I think like the other SBS routes, the limited service will disappear. Which is disappointing because MTA is burying the New York ave portion of the route. It is discussed in Rosen’s three-part series. I think the limited buses should run on at least the NY portion (from Flatbush Junction to Nostrand [A,C] station) of the route. The 44 bus now has 2 northbound throughways (Rogers for limited and New York for local). Rogers now have 2 different bus routes for that whole length of the street (B49 and B44 SBS, nee limited). No wonder their was meeting with everyone on that lived on the route. I will not be taking the 2 block walk from NY to Rogers to catch a “faster” bus. Only time I’ll be on that bus is when I’m going down Nostrand towards junction.
The original SBS plan when it was still called BRT in 2003, was to keep,the Limiteds. I agree that that sounded a bit wasteful. A few years later the plan became to replace the Limiteds with SBS which seems like a better idea.
The problem with replacing the B44 Limited is that this route is unique for SBS routes since the SBS will not operate on the same street as the Limited and it is too far to walk from one to the other since they are separated by two avenue blocks between Fulton Street and Flstbush Avenue. That translates into waits of about 10 to 20 minutes without delays for the local when those at current Limited stops have been used to much shorter waits. If standard sized buses are used on the local, the crowding will also be excessive with plenty of room on the SBSs.

■ Given data ■
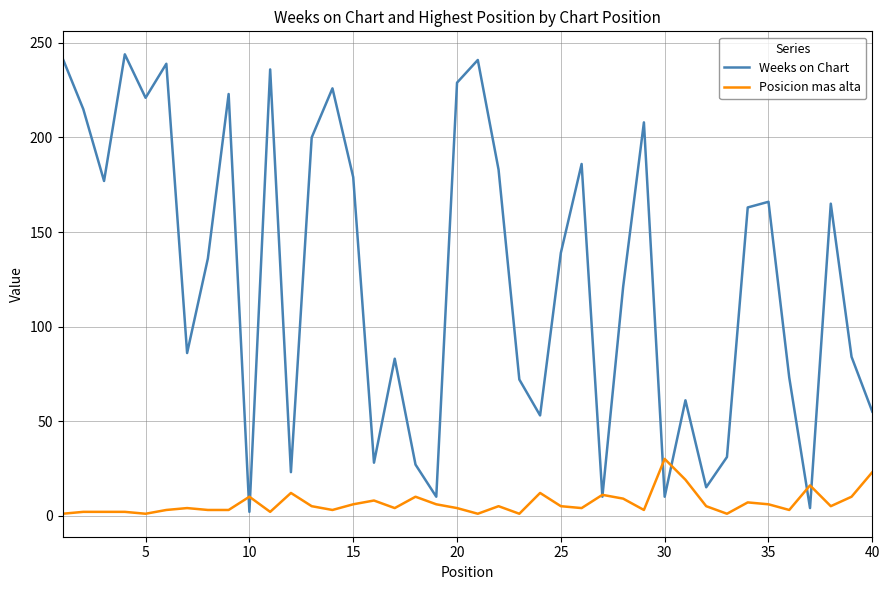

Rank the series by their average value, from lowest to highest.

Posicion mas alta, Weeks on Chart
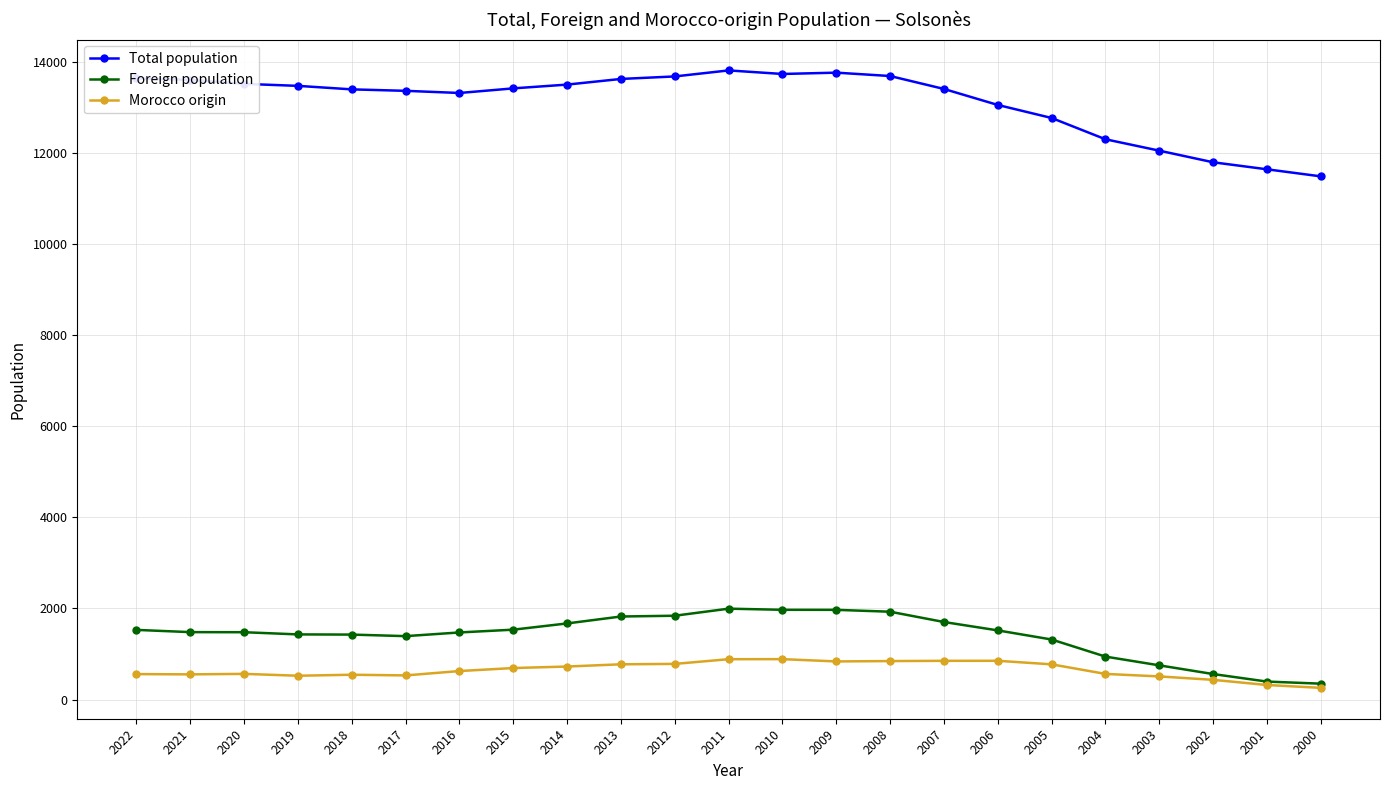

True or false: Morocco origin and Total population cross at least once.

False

■ Task details ■
Please reproduce the part of the B44 bus comments beginning at "I think like" and ending after "Nostrand towards junction.". The material comes from a separate source.

■ Answer box ■
I think like the other SBS routes, the limited service will disappear. Which is disappointing because MTA is burying the New York ave portion of the route. It is discussed in Rosen’s three-part series. I think the limited buses should run on at least the NY portion (from Flatbush Junction to Nostrand [A,C] station) of the route. The 44 bus now has 2 northbound throughways (Rogers for limited and New York for local). Rogers now have 2 different bus routes for that whole length of the street (B49 and B44 SBS, nee limited). No wonder their was meeting with everyone on that lived on the route. I will not be taking the 2 block walk from NY to Rogers to catch a “faster” bus. Only time I’ll be on that bus is when I’m going down Nostrand towards junction.